** Brief **
Lines in the listing below that hold "numOctaves" are the ones to copy.

______________________________

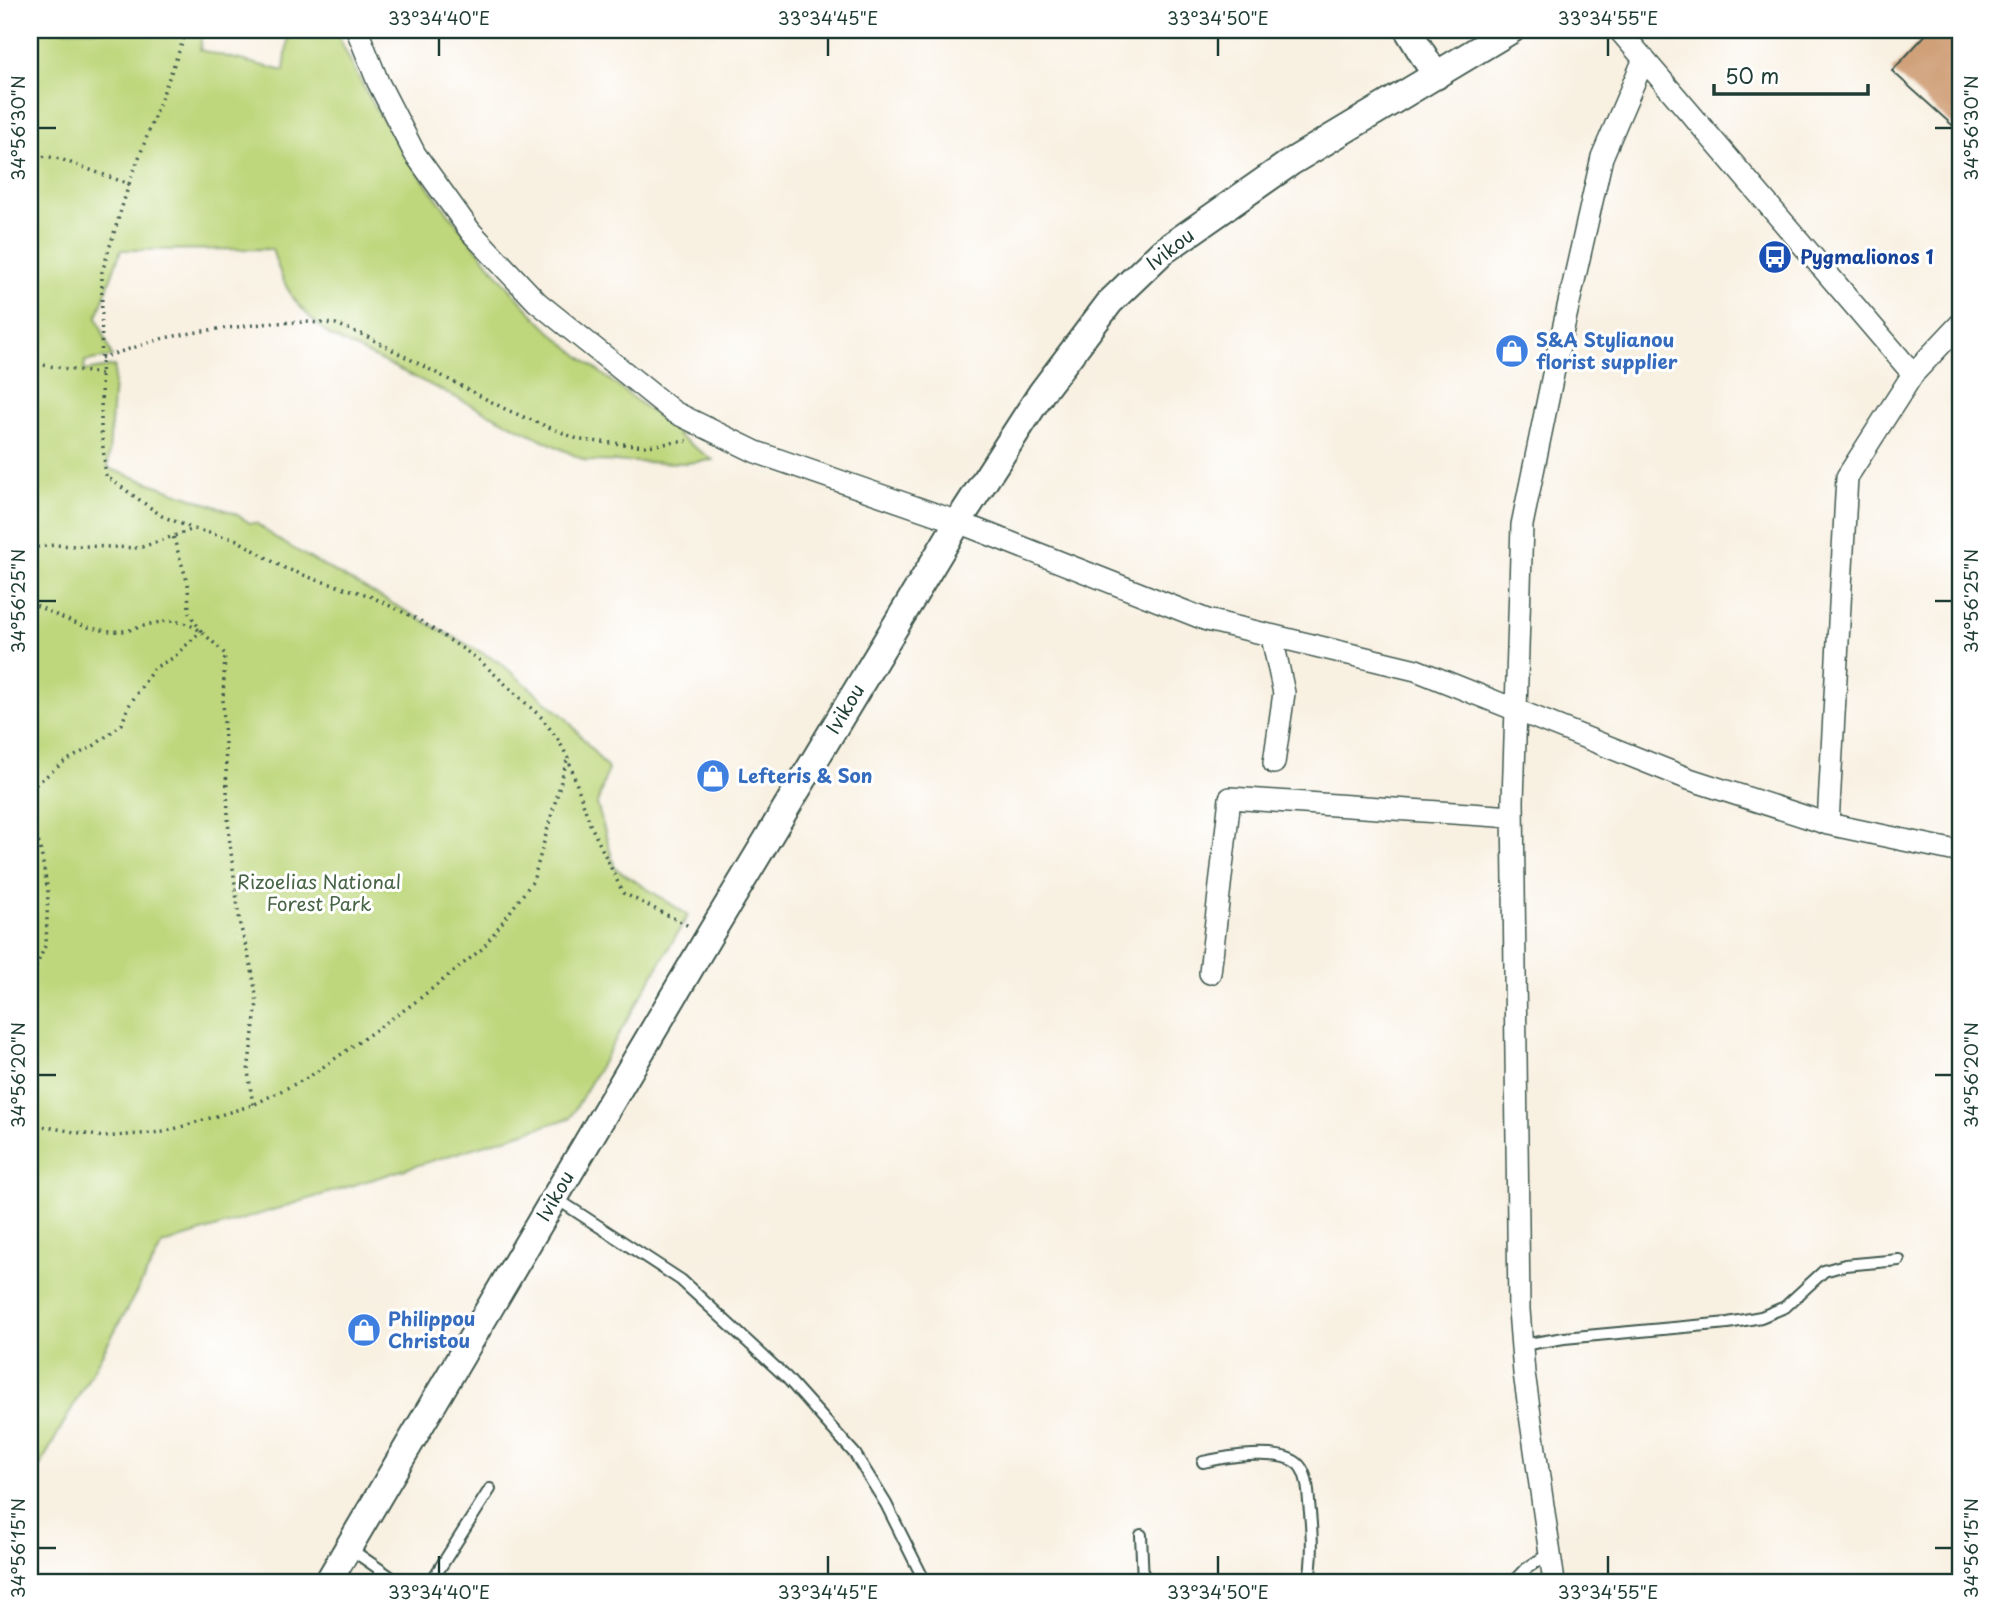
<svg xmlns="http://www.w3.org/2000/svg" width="1991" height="1612" font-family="'Playpen Sans',sans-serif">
	<rect width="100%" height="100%" fill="#fff"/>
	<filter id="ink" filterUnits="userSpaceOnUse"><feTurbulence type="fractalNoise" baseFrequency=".0143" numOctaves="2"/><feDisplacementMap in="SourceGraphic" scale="14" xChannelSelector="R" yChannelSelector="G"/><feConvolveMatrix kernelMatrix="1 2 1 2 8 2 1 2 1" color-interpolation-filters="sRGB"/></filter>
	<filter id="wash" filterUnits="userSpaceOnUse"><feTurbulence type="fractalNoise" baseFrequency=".00686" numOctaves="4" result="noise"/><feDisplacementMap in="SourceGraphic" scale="28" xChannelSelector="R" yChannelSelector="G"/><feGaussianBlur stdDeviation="1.57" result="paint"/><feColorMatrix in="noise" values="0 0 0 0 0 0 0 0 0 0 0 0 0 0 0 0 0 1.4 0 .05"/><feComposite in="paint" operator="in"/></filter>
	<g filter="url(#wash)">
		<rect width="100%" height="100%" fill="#f8f0e1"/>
		<path fill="#bed77c" stroke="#6e8a58" stroke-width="2" d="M30,30h172l-2,20 84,21 5,-41h47c33,78 84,149 137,214 27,33 54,67 86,95 39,33 81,64 121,95l-3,1 36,25 -27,3 -100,-2 -256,-125c-35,-32 -44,-41 -58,-87l-151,1 -24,67 15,40 -27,4 -1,10 31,-5 -7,102 126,45 16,10h6l21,16 43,25 179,98 67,56 42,51 -11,35 18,64 73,47 -118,203 -407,126 -133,240z"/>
		<g id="blocks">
			<path fill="#d0a079" d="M1930,30h31v103l-69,-62z"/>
		</g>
	</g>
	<g filter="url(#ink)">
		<use href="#blocks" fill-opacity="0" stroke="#40584e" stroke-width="2"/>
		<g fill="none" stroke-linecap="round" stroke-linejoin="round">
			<g stroke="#40584e" stroke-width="14">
				<path id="service" d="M554,1197l127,83 106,98 68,76 31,50 39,78
					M1522,1345l42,-7 164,-15 33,-6 24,-10 39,-36 21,-6 54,-5
					M1203,1462c22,-5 79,-15 96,3 10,11 9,32 11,47 2,21 4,49 -2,70
					M1141,1535l2,47
					M349,1548l49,34
					M431,1582l59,-93
					M1514,1582l13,-14 23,-15"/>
			</g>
			<g stroke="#40584e" stroke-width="24">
				<path id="minor" d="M357,30l21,52 37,72 56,78 66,70 137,110 82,40 202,70 249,98 209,50 273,109 139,45 133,28
					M1619,30l294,344
					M1272,637l12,56 -10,70
					M1828,824l19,-347 66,-103 48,-51
					M1210,973l20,-175 283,19
					M1554,1582l-30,-209 -5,-63 -6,-509 9,-276 34,-165 46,-203 42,-98"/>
			</g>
			<g stroke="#40584e" stroke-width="30">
				<path id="tertiary" d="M1408,30l28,46
					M328,1582l381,-646 249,-414 84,-130 68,-90 52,-50 129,-90 220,-132"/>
			</g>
			<path stroke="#40584e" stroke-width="3.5" stroke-dasharray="2 5" stroke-linecap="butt" d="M30,162l15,-6 15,3 69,25 -27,88 -1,156 5,48 56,40 32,13
				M129,184l58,-154
				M101,358l63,-20 45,-8 63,-7 34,-1 30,2 30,12 141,74 73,30 66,6 41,-5
				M30,363l71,11
				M30,548l24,-3 85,3 55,-19 43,11 45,27 35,13 51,15 51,25 59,39 64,59 17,23 9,17 22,66 33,69 66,33
				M30,602c29,15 59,31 93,29 11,-1 21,-6 32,-8 34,-7 47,8 70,31l-2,46 6,136 11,88 12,46 5,32 -9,69 5,34
				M30,789l34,-27 31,-17 27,-21 6,-17 26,-39 19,-10 28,-27 -12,-18 -1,-29 -15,-48
				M30,823l10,23 8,46 -2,52 -16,36
				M30,1124l73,13 61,-5 89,-27 56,-28 105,-74 69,-55 50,-67 34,-121"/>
			<use href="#service" stroke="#fff" stroke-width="10"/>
			<use href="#minor" stroke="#fff" stroke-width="21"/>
			<use href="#tertiary" stroke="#fff" stroke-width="26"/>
		</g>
	</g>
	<path fill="none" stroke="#1f3d34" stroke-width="2.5" d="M439,38v18M828,38v18M1218,38v18M1608,38v18M38,128h18M1935,128h17M38,601h18M1935,601h17M38,1075h18M1935,1075h17M38,1548h18M1935,1548h17M439,1556v18M828,1556v18M1218,1556v18M1608,1556v18"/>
	<defs>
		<g id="bus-disc" transform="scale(1.75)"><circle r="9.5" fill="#1a4fb4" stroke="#fff"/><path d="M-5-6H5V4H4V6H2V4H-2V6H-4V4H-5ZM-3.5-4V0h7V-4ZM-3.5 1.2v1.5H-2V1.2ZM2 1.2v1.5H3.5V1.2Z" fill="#fff"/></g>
		<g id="shop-disc" transform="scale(1.75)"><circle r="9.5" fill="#3f7fe0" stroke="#fff"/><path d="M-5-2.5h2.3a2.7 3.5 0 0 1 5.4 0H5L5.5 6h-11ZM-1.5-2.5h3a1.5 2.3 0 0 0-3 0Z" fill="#fff"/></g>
	</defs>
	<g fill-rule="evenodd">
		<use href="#bus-disc" x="1775" y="257"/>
		<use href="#shop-disc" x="1512" y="351"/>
		<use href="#shop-disc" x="713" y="776"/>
		<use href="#shop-disc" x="364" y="1330"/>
	</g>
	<g text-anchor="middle" stroke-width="6" stroke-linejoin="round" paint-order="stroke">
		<g font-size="19" fill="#1f3d34" stroke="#fff">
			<text transform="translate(1170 249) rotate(-38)" y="7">Ivikou</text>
			<text transform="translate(845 709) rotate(-59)" y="7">Ivikou</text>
			<text transform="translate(555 1196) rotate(-60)" y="7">Ivikou</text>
		</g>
		<g font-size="19" font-weight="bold" fill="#164399" stroke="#fff" text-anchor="start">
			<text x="1800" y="264">Pygmalionos 1</text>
		</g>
		<g font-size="19" font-weight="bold" fill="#366cbe" stroke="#fff" text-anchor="start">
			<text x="1536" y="347">S&amp;A Stylianou<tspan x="1536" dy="22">florist supplier</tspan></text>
			<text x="738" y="783">Lefteris &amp; Son</text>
			<text x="388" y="1326">Philippou<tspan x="388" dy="22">Christou</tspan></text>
		</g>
		<g font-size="19" fill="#476446" stroke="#fff">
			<text x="319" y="889">Rizoelias National<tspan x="319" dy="22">Forest Park</tspan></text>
		</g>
	</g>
	<rect width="1991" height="1612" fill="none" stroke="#fff" stroke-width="77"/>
	<path d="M1714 84v10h154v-10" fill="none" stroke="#1f3d34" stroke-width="3.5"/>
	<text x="1725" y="84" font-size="21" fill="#1f3d34" stroke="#ffffff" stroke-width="5" paint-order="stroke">50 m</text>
	<rect x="38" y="38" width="1914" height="1536" fill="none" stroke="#1f3d34" stroke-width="2.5"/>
	<g font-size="18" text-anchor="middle" fill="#1f3d34">
		<text x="439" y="25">33°34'40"E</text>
		<text x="828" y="25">33°34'45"E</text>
		<text x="1218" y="25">33°34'50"E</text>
		<text x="1608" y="25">33°34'55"E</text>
		<text transform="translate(19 128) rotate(-90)" y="6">34°56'30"N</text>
		<text transform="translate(1972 128) rotate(-90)" y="6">34°56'30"N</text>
		<text transform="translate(19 601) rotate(-90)" y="6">34°56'25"N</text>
		<text transform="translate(1972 601) rotate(-90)" y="6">34°56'25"N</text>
		<text transform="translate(19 1075) rotate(-90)" y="6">34°56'20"N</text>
		<text transform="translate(1972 1075) rotate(-90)" y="6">34°56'20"N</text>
		<text transform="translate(19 1548) rotate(-90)" y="6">34°56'15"N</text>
		<text transform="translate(1972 1548) rotate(-90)" y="6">34°56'15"N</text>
		<text x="439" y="1599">33°34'40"E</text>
		<text x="828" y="1599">33°34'45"E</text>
		<text x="1218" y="1599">33°34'50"E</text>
		<text x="1608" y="1599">33°34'55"E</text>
	</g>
</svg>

______________________________

** Task solution **
	<filter id="ink" filterUnits="userSpaceOnUse"><feTurbulence type="fractalNoise" baseFrequency=".0143" numOctaves="2"/><feDisplacementMap in="SourceGraphic" scale="14" xChannelSelector="R" yChannelSelector="G"/><feConvolveMatrix kernelMatrix="1 2 1 2 8 2 1 2 1" color-interpolation-filters="sRGB"/></filter>
	<filter id="wash" filterUnits="userSpaceOnUse"><feTurbulence type="fractalNoise" baseFrequency=".00686" numOctaves="4" result="noise"/><feDisplacementMap in="SourceGraphic" scale="28" xChannelSelector="R" yChannelSelector="G"/><feGaussianBlur stdDeviation="1.57" result="paint"/><feColorMatrix in="noise" values="0 0 0 0 0 0 0 0 0 0 0 0 0 0 0 0 0 1.4 0 .05"/><feComposite in="paint" operator="in"/></filter>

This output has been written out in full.